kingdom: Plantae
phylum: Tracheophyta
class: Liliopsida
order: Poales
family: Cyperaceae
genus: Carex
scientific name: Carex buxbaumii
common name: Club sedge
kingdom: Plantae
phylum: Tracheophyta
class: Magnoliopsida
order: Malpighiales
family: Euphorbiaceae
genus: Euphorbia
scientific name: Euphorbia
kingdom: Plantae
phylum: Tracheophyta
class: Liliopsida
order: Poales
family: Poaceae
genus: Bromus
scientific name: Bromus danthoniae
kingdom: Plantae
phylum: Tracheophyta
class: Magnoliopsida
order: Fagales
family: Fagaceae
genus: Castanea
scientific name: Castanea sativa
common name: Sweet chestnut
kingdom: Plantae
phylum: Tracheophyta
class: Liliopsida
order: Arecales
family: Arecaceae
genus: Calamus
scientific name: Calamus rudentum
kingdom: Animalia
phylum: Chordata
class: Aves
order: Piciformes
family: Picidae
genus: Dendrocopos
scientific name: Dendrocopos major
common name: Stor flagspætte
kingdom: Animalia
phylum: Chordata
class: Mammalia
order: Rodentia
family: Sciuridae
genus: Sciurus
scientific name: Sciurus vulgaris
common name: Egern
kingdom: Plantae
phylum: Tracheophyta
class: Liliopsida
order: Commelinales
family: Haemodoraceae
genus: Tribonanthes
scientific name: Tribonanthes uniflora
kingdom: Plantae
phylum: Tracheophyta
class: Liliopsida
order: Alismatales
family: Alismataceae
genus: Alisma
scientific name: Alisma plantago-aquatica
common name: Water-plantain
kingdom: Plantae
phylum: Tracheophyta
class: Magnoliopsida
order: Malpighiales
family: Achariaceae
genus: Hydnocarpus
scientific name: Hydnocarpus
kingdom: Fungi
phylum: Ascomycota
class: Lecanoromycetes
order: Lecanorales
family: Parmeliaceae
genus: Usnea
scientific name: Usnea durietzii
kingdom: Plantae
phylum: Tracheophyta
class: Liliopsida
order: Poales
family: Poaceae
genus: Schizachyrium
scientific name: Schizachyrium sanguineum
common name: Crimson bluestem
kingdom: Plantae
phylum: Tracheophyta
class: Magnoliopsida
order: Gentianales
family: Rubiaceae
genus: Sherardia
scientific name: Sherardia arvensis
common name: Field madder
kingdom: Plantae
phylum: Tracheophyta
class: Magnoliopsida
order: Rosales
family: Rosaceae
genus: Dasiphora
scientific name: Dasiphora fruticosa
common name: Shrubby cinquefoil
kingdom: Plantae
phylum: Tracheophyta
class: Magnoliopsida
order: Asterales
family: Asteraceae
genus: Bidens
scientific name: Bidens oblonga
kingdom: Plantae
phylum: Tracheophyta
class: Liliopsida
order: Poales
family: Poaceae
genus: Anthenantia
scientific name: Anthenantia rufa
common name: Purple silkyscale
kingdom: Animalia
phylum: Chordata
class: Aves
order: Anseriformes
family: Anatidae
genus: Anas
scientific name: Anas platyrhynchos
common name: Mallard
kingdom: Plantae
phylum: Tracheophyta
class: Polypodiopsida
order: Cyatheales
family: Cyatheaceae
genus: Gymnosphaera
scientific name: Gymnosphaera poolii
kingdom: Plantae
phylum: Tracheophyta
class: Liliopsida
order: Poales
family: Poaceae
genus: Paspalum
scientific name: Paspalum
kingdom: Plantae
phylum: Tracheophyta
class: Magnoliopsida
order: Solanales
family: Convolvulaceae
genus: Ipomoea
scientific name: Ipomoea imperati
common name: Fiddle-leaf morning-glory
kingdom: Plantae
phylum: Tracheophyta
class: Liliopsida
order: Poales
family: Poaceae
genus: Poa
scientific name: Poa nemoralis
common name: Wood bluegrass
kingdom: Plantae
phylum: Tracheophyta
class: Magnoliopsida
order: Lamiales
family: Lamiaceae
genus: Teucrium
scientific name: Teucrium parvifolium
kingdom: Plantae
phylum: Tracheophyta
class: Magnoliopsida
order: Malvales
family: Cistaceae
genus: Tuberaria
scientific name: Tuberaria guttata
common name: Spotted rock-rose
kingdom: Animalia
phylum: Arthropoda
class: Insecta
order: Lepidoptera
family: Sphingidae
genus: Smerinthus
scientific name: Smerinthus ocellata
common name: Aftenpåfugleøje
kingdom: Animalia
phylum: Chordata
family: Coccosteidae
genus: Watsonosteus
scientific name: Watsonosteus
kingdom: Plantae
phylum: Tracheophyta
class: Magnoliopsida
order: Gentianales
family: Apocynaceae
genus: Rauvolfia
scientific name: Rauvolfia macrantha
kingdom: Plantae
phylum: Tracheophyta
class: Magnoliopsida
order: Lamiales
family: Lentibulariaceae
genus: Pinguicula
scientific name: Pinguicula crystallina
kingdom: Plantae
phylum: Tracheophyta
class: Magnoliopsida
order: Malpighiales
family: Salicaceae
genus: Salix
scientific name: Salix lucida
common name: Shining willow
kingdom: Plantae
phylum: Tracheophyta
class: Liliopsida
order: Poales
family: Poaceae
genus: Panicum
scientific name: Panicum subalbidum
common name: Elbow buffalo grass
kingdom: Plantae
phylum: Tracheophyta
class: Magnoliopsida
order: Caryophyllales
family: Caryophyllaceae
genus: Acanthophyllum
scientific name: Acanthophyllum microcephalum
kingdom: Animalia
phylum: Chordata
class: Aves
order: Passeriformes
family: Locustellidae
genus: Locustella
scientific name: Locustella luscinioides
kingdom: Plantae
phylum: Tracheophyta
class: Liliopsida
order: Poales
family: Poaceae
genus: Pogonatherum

_____

WHAT THIS TASK INVOLVES - Return every line of the data above word for word, in its original order.

EXERCISE OUTPUT -
kingdom: Plantae
phylum: Tracheophyta
class: Liliopsida
order: Poales
family: Cyperaceae
genus: Carex
scientific name: Carex buxbaumii
common name: Club sedge
kingdom: Plantae
phylum: Tracheophyta
class: Magnoliopsida
order: Malpighiales
family: Euphorbiaceae
genus: Euphorbia
scientific name: Euphorbia
kingdom: Plantae
phylum: Tracheophyta
class: Liliopsida
order: Poales
family: Poaceae
genus: Bromus
scientific name: Bromus danthoniae
kingdom: Plantae
phylum: Tracheophyta
class: Magnoliopsida
order: Fagales
family: Fagaceae
genus: Castanea
scientific name: Castanea sativa
common name: Sweet chestnut
kingdom: Plantae
phylum: Tracheophyta
class: Liliopsida
order: Arecales
family: Arecaceae
genus: Calamus
scientific name: Calamus rudentum
kingdom: Animalia
phylum: Chordata
class: Aves
order: Piciformes
family: Picidae
genus: Dendrocopos
scientific name: Dendrocopos major
common name: Stor flagspætte
kingdom: Animalia
phylum: Chordata
class: Mammalia
order: Rodentia
family: Sciuridae
genus: Sciurus
scientific name: Sciurus vulgaris
common name: Egern
kingdom: Plantae
phylum: Tracheophyta
class: Liliopsida
order: Commelinales
family: Haemodoraceae
genus: Tribonanthes
scientific name: Tribonanthes uniflora
kingdom: Plantae
phylum: Tracheophyta
class: Liliopsida
order: Alismatales
family: Alismataceae
genus: Alisma
scientific name: Alisma plantago-aquatica
common name: Water-plantain
kingdom: Plantae
phylum: Tracheophyta
class: Magnoliopsida
order: Malpighiales
family: Achariaceae
genus: Hydnocarpus
scientific name: Hydnocarpus
kingdom: Fungi
phylum: Ascomycota
class: Lecanoromycetes
order: Lecanorales
family: Parmeliaceae
genus: Usnea
scientific name: Usnea durietzii
kingdom: Plantae
phylum: Tracheophyta
class: Liliopsida
order: Poales
family: Poaceae
genus: Schizachyrium
scientific name: Schizachyrium sanguineum
common name: Crimson bluestem
kingdom: Plantae
phylum: Tracheophyta
class: Magnoliopsida
order: Gentianales
family: Rubiaceae
genus: Sherardia
scientific name: Sherardia arvensis
common name: Field madder
kingdom: Plantae
phylum: Tracheophyta
class: Magnoliopsida
order: Rosales
family: Rosaceae
genus: Dasiphora
scientific name: Dasiphora fruticosa
common name: Shrubby cinquefoil
kingdom: Plantae
phylum: Tracheophyta
class: Magnoliopsida
order: Asterales
family: Asteraceae
genus: Bidens
scientific name: Bidens oblonga
kingdom: Plantae
phylum: Tracheophyta
class: Liliopsida
order: Poales
family: Poaceae
genus: Anthenantia
scientific name: Anthenantia rufa
common name: Purple silkyscale
kingdom: Animalia
phylum: Chordata
class: Aves
order: Anseriformes
family: Anatidae
genus: Anas
scientific name: Anas platyrhynchos
common name: Mallard
kingdom: Plantae
phylum: Tracheophyta
class: Polypodiopsida
order: Cyatheales
family: Cyatheaceae
genus: Gymnosphaera
scientific name: Gymnosphaera poolii
kingdom: Plantae
phylum: Tracheophyta
class: Liliopsida
order: Poales
family: Poaceae
genus: Paspalum
scientific name: Paspalum
kingdom: Plantae
phylum: Tracheophyta
class: Magnoliopsida
order: Solanales
family: Convolvulaceae
genus: Ipomoea
scientific name: Ipomoea imperati
common name: Fiddle-leaf morning-glory
kingdom: Plantae
phylum: Tracheophyta
class: Liliopsida
order: Poales
family: Poaceae
genus: Poa
scientific name: Poa nemoralis
common name: Wood bluegrass
kingdom: Plantae
phylum: Tracheophyta
class: Magnoliopsida
order: Lamiales
family: Lamiaceae
genus: Teucrium
scientific name: Teucrium parvifolium
kingdom: Plantae
phylum: Tracheophyta
class: Magnoliopsida
order: Malvales
family: Cistaceae
genus: Tuberaria
scientific name: Tuberaria guttata
common name: Spotted rock-rose
kingdom: Animalia
phylum: Arthropoda
class: Insecta
order: Lepidoptera
family: Sphingidae
genus: Smerinthus
scientific name: Smerinthus ocellata
common name: Aftenpåfugleøje
kingdom: Animalia
phylum: Chordata
family: Coccosteidae
genus: Watsonosteus
scientific name: Watsonosteus
kingdom: Plantae
phylum: Tracheophyta
class: Magnoliopsida
order: Gentianales
family: Apocynaceae
genus: Rauvolfia
scientific name: Rauvolfia macrantha
kingdom: Plantae
phylum: Tracheophyta
class: Magnoliopsida
order: Lamiales
family: Lentibulariaceae
genus: Pinguicula
scientific name: Pinguicula crystallina
kingdom: Plantae
phylum: Tracheophyta
class: Magnoliopsida
order: Malpighiales
family: Salicaceae
genus: Salix
scientific name: Salix lucida
common name: Shining willow
kingdom: Plantae
phylum: Tracheophyta
class: Liliopsida
order: Poales
family: Poaceae
genus: Panicum
scientific name: Panicum subalbidum
common name: Elbow buffalo grass
kingdom: Plantae
phylum: Tracheophyta
class: Magnoliopsida
order: Caryophyllales
family: Caryophyllaceae
genus: Acanthophyllum
scientific name: Acanthophyllum microcephalum
kingdom: Animalia
phylum: Chordata
class: Aves
order: Passeriformes
family: Locustellidae
genus: Locustella
scientific name: Locustella luscinioides
kingdom: Plantae
phylum: Tracheophyta
class: Liliopsida
order: Poales
family: Poaceae
genus: Pogonatherum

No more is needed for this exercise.